FAO
Brazilian President Luiz Inácio Lula da Silva unveiled a global alliance against hunger and poverty in Rio de Janeiro on Wednesday, an initiative he described as one of Brazil’s top priorities for its current presidency of the Group of 20 nations.
The Brazilian leader slammed the perpetuation of hunger across the world despite sufficient production at a ministerial meeting to establish the global alliance.
Lula was seeking to bolster support ahead of the formal establishment of the alliance later this year, when world leaders will gather in Rio de Janeiro for the Nov. 18-19 summit of the leading 20 rich and developing nations.
The alliance aims to implement a mechanism to mobilize funds and knowledge to support the expansion of policies and programs to combat inequality and poverty, according to a statement from Brazil’s G20 press office on Tuesday.
It will be managed from a secretariat located at the Food and Agriculture Organization headquarters in Rome and Brasilia until 2030, with half of its costs covered by Brazil, Lula said in his speech.
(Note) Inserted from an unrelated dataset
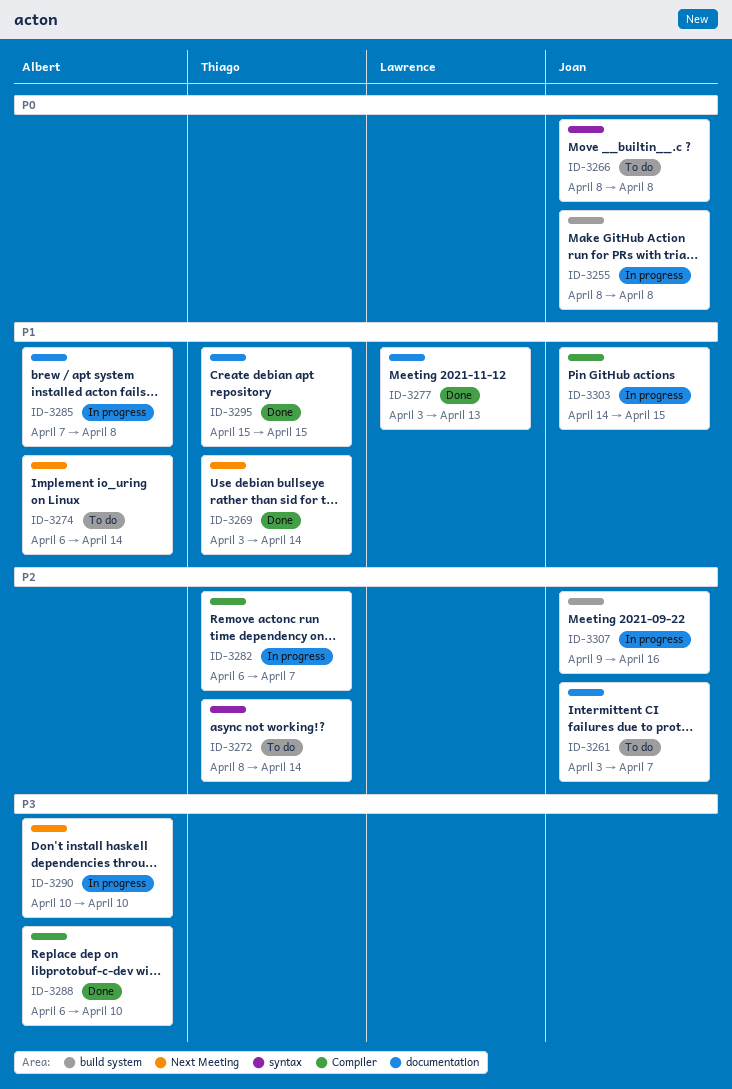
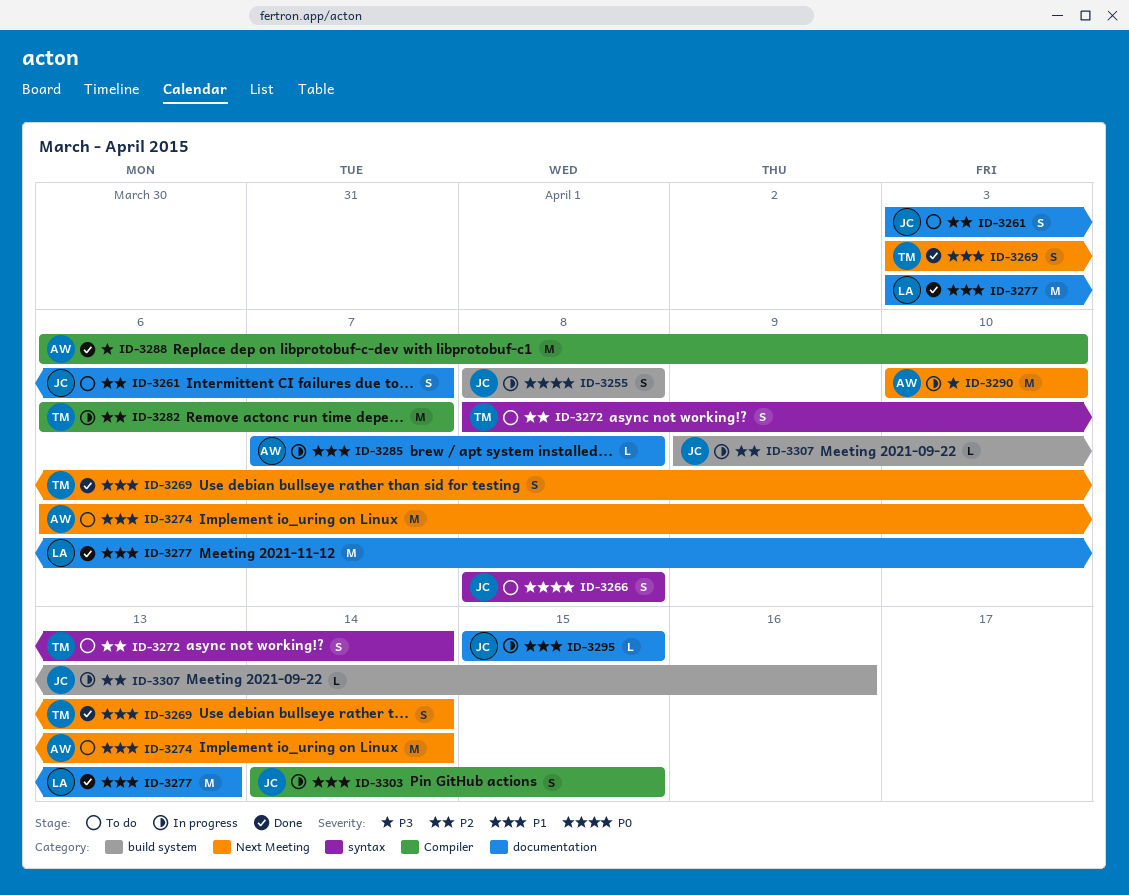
ID-3295, status: Done -> In progress
ID-3295, owner: Thiago -> Joan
A former trade unionist who governed between 2003 and 2010, Lula returned to the presidency for a third, non-consecutive term in 2023 after thwarting the reelection bid of former president Jair Bolsonaro.
Lula, who was born to a poor family in Brazil’s northeastern Pernambuco state, has long sought to tackle hunger both at home and abroad.
Brazil is also one of the world’s top exporters of food, sending abroad large quantities of corn, soja, coffee, sugar, beef and chicken.
Ending extreme poverty and hunger by 2030 are part of the UN’s sustainable development goals, adopted in 2015, but progress has been lagging.
Around 733 million people faced hunger in 2023, equivalent to one in eleven people globally and one in five in Africa, according to the annual State of Food Security and Nutrition in the World report, released in Rio on Wednesday.
There was a sharp upturn in people facing moderate or severe food insecurity in 2020 amid the COVID-19 pandemic, and since then numbers have remained stubbornly high despite progress in Latin America and the Caribbean, according to a statement accompanying the launch of the report.
As well as spotlighting hunger and poverty, Brazilian diplomats are using the presidency of the G20 to push for the reform of global governance institutions and advocate for a sustainable energy transition.
Those efforts are part of Lula’s bid to pitch his nation – and himself - as leader for the Global South.